EXERCISE BRIEF – Output as a numbered list every line of the entries from the line containing "family: Oleaceae" through the end of the entries, both included, leaving out blank lines.

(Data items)
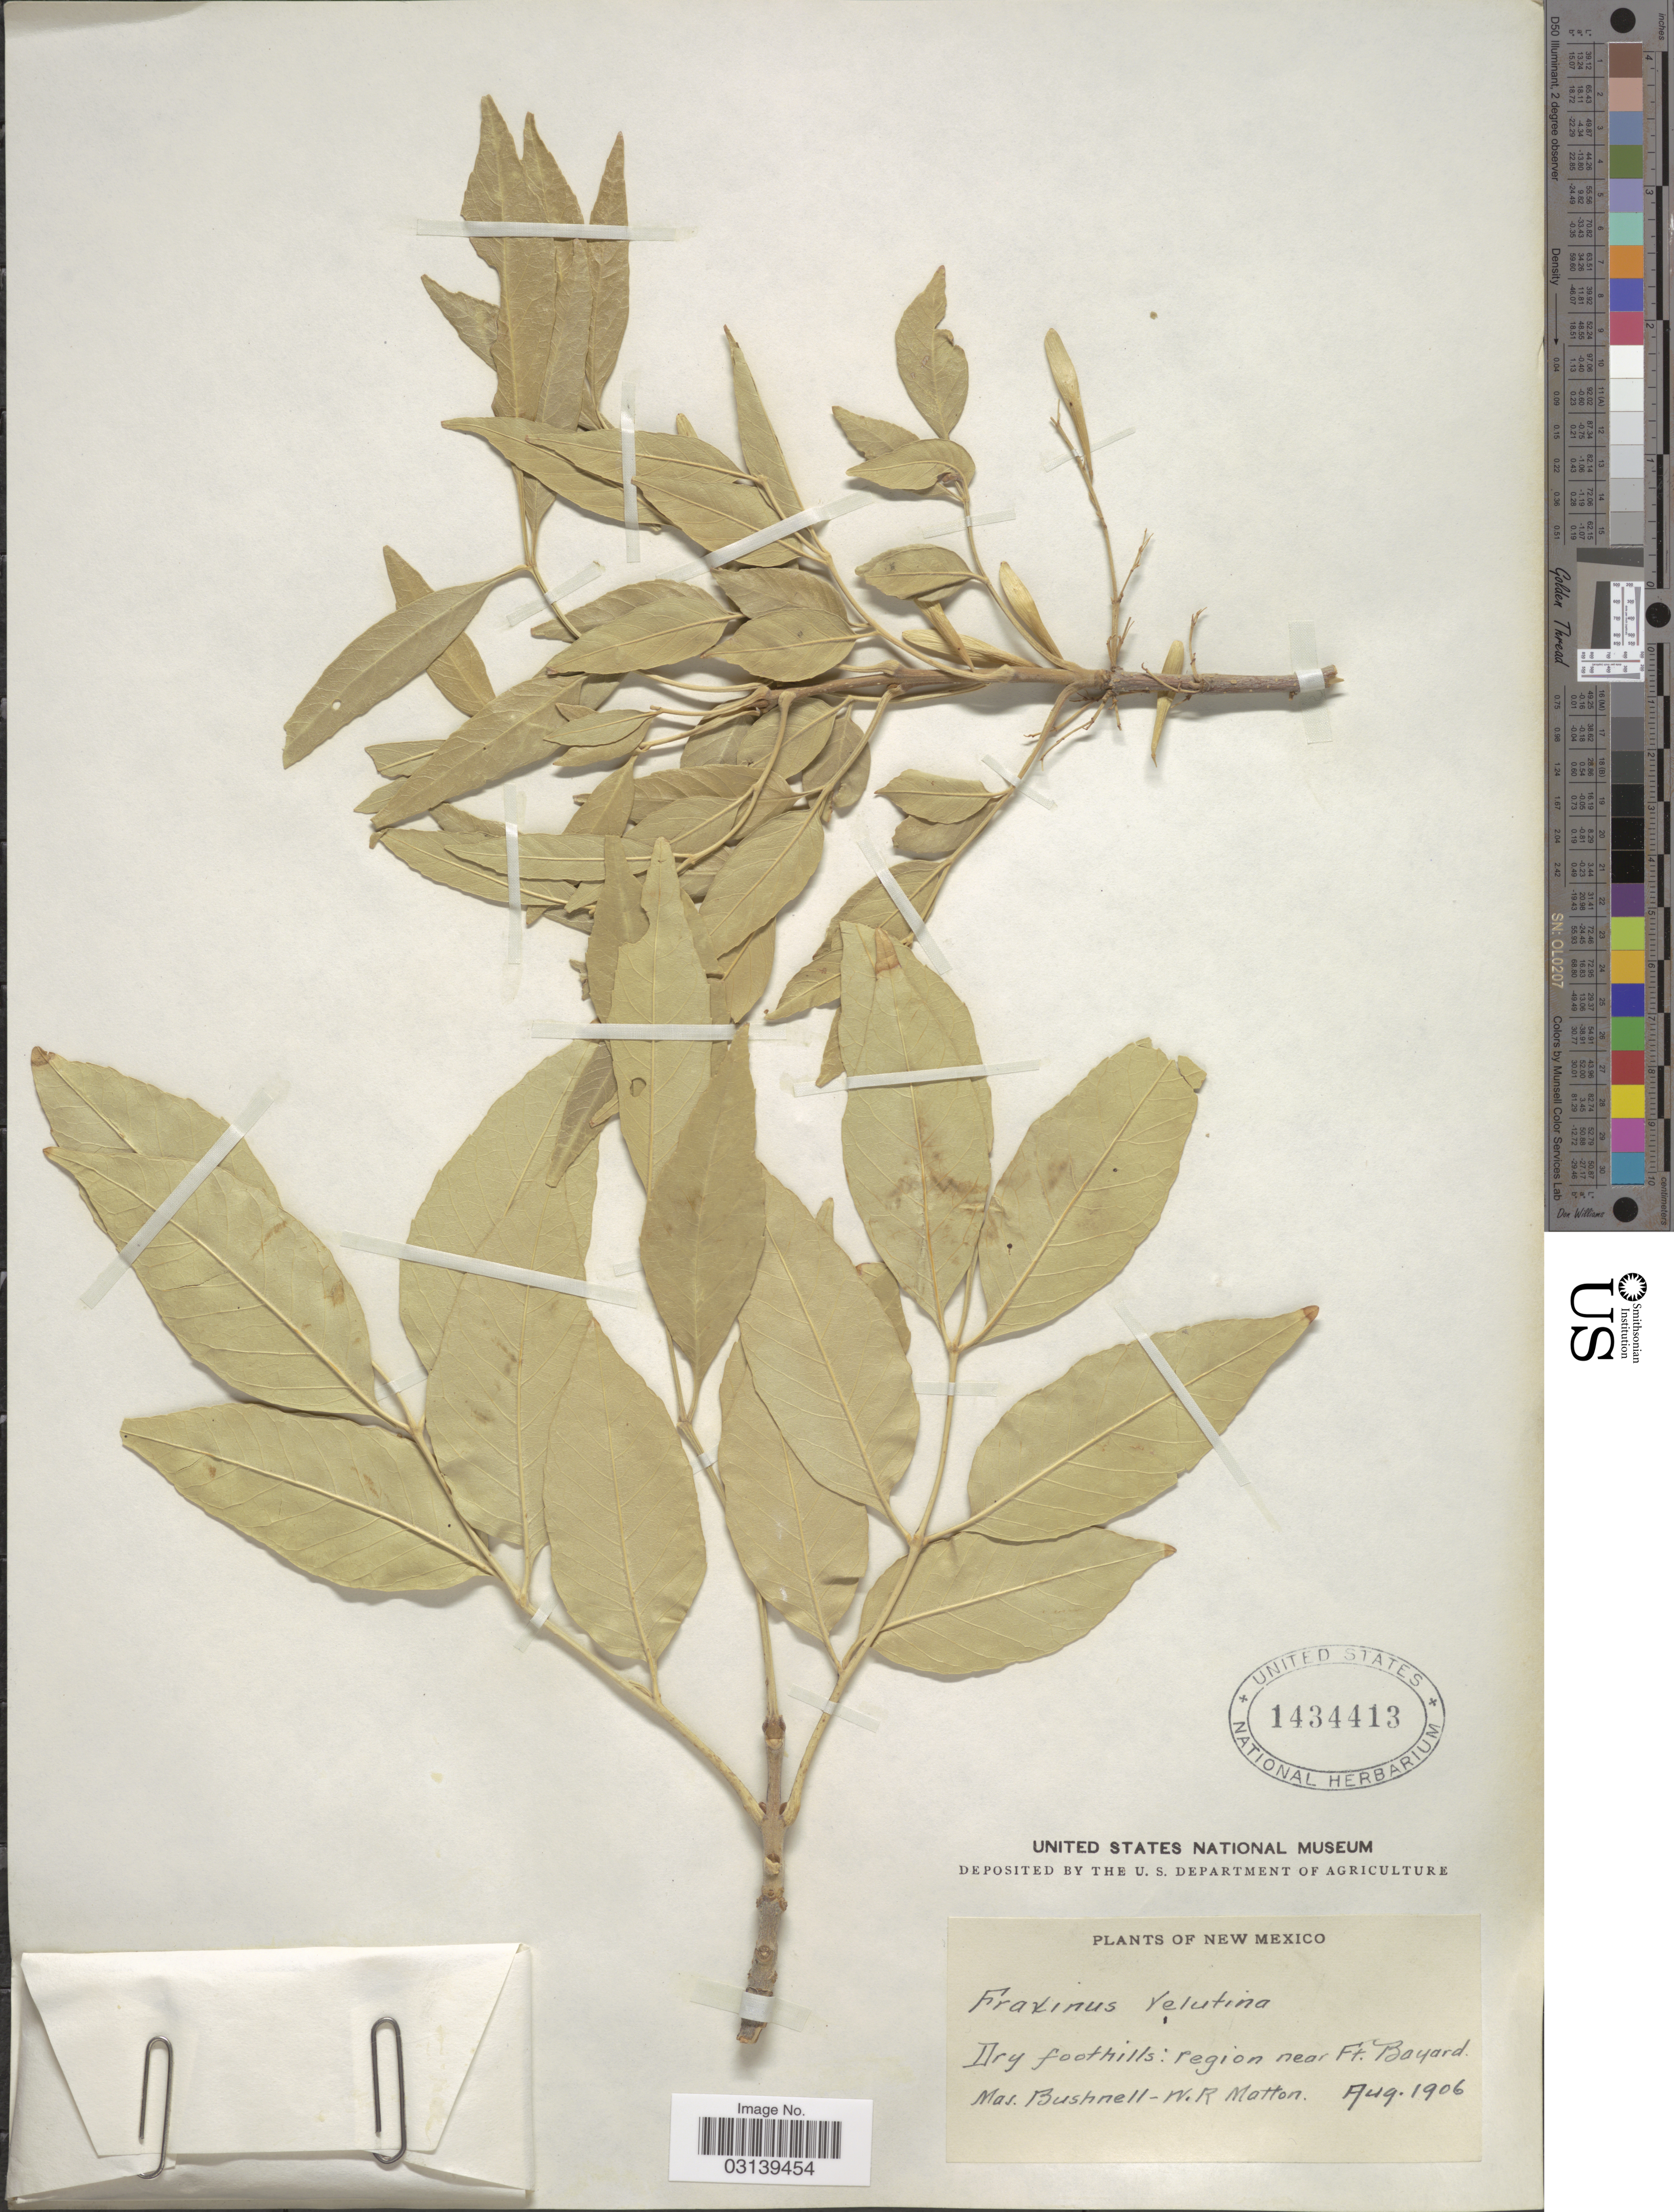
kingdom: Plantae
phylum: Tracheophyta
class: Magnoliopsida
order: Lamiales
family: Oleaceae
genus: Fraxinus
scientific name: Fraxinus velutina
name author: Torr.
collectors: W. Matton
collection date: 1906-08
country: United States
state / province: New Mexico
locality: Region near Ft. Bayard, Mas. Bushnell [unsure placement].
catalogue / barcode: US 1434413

IN RESPONSE –
1. family: Oleaceae
2. genus: Fraxinus
3. scientific name: Fraxinus velutina
4. name author: Torr.
5. collectors: W. Matton
6. collection date: 1906-08
7. country: United States
8. state / province: New Mexico
9. locality: Region near Ft. Bayard, Mas. Bushnell [unsure placement].
10. catalogue / barcode: US 1434413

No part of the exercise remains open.